--- INFORMATION SHOWN Enclosed Below ---

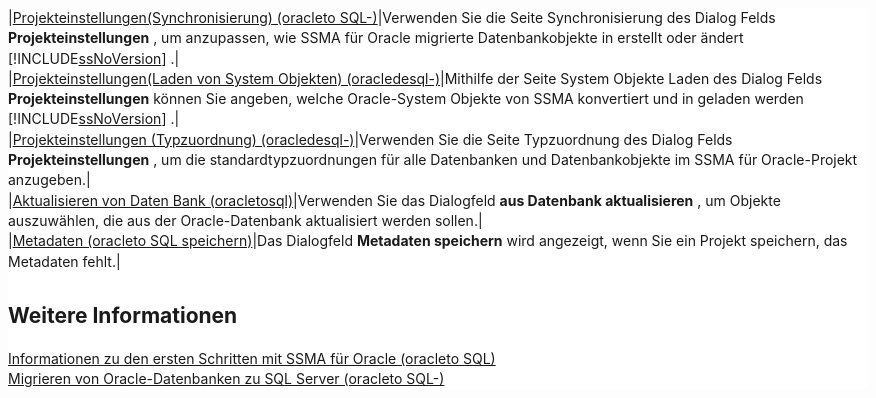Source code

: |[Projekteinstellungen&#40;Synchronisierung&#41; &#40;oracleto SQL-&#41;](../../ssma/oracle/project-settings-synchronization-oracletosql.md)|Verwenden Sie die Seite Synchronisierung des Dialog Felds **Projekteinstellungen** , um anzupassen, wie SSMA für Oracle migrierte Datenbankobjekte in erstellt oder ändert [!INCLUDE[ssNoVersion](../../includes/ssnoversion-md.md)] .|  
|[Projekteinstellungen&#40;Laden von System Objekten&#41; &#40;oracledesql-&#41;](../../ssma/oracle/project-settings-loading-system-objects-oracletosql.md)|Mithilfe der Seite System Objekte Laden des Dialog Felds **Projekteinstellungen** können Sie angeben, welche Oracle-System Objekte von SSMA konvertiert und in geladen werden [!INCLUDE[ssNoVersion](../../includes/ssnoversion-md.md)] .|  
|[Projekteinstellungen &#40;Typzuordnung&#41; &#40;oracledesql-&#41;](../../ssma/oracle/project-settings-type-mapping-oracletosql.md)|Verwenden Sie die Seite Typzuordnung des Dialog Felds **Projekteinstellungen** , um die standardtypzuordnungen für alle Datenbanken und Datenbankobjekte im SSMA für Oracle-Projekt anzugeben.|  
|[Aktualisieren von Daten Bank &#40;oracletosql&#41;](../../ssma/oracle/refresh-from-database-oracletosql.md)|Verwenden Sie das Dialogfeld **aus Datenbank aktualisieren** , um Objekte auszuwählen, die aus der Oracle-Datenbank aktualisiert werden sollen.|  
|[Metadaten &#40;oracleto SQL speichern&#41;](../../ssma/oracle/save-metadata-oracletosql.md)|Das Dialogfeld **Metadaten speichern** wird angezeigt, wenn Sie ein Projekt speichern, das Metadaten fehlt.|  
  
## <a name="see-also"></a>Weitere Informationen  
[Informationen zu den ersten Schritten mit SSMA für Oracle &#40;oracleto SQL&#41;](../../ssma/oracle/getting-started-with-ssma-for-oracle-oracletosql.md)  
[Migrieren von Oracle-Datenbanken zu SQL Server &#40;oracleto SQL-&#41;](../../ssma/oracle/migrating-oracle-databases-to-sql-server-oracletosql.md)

--- End of Enclosed INFORMATION SHOWN ---
--- INFORMATION SHOWN Enclosed Below ---

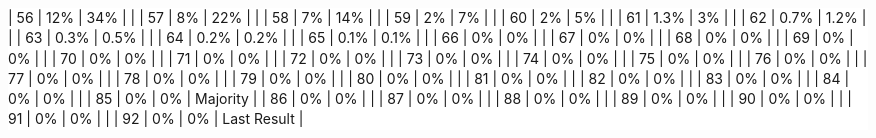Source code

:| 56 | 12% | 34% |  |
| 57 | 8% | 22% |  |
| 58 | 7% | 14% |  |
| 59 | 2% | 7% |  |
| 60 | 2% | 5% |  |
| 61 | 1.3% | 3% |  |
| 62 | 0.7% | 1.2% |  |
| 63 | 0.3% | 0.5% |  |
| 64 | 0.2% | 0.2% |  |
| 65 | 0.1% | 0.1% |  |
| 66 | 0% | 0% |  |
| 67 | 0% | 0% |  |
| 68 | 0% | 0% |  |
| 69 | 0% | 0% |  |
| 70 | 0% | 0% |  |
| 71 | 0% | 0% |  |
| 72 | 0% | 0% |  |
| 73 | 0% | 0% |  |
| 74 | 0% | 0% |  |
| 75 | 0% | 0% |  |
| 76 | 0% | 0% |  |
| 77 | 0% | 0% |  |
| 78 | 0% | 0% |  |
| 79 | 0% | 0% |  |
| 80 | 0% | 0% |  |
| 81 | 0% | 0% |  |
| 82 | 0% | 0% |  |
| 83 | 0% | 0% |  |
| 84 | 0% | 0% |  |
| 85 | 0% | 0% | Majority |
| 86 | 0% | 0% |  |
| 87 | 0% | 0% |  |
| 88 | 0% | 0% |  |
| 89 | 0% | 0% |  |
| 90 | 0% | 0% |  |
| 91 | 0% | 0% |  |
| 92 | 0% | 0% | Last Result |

--- End of Enclosed INFORMATION SHOWN ---
--- INFORMATION SHOWN Enclosed Below ---

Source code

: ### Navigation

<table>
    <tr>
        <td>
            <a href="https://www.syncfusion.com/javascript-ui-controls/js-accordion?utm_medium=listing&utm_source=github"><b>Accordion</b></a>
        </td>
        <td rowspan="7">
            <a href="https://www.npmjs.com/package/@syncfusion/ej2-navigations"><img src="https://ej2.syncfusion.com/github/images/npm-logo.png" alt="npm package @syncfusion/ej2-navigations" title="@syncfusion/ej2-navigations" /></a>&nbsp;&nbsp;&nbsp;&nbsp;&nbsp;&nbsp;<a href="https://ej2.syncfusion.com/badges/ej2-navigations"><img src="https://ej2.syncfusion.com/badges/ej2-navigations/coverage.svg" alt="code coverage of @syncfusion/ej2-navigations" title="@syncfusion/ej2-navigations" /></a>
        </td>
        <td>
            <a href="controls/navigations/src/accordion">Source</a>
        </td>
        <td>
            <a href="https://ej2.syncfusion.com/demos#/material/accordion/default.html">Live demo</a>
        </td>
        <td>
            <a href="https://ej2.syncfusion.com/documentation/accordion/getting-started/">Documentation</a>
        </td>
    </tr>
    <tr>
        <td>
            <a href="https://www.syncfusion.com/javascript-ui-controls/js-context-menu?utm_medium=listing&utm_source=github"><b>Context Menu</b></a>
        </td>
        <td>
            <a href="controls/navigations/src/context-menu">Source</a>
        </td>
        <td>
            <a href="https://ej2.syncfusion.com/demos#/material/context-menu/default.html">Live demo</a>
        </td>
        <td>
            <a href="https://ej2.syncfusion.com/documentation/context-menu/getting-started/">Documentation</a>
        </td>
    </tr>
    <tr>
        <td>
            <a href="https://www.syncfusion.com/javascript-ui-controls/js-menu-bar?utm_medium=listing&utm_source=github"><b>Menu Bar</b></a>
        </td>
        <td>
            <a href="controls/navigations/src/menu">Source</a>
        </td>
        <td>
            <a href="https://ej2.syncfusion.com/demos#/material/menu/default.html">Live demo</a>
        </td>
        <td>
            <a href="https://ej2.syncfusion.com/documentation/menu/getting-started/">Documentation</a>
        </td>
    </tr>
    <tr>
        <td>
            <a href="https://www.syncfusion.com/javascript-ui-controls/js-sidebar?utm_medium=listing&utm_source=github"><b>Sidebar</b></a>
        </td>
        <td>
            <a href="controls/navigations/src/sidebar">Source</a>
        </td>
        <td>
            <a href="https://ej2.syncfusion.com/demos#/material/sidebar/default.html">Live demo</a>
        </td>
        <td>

--- End of Enclosed INFORMATION SHOWN ---

WHAT THIS TASK INVOLVES
Can you present the lines as a numbered list, from the line containing "56 | 12% | 34%" through the line containing "Last Result |", both included, and leave out any blank lines?

RESPONSE BELOW
1. :| 56 | 12% | 34% |  |
2. | 57 | 8% | 22% |  |
3. | 58 | 7% | 14% |  |
4. | 59 | 2% | 7% |  |
5. | 60 | 2% | 5% |  |
6. | 61 | 1.3% | 3% |  |
7. | 62 | 0.7% | 1.2% |  |
8. | 63 | 0.3% | 0.5% |  |
9. | 64 | 0.2% | 0.2% |  |
10. | 65 | 0.1% | 0.1% |  |
11. | 66 | 0% | 0% |  |
12. | 67 | 0% | 0% |  |
13. | 68 | 0% | 0% |  |
14. | 69 | 0% | 0% |  |
15. | 70 | 0% | 0% |  |
16. | 71 | 0% | 0% |  |
17. | 72 | 0% | 0% |  |
18. | 73 | 0% | 0% |  |
19. | 74 | 0% | 0% |  |
20. | 75 | 0% | 0% |  |
21. | 76 | 0% | 0% |  |
22. | 77 | 0% | 0% |  |
23. | 78 | 0% | 0% |  |
24. | 79 | 0% | 0% |  |
25. | 80 | 0% | 0% |  |
26. | 81 | 0% | 0% |  |
27. | 82 | 0% | 0% |  |
28. | 83 | 0% | 0% |  |
29. | 84 | 0% | 0% |  |
30. | 85 | 0% | 0% | Majority |
31. | 86 | 0% | 0% |  |
32. | 87 | 0% | 0% |  |
33. | 88 | 0% | 0% |  |
34. | 89 | 0% | 0% |  |
35. | 90 | 0% | 0% |  |
36. | 91 | 0% | 0% |  |
37. | 92 | 0% | 0% | Last Result |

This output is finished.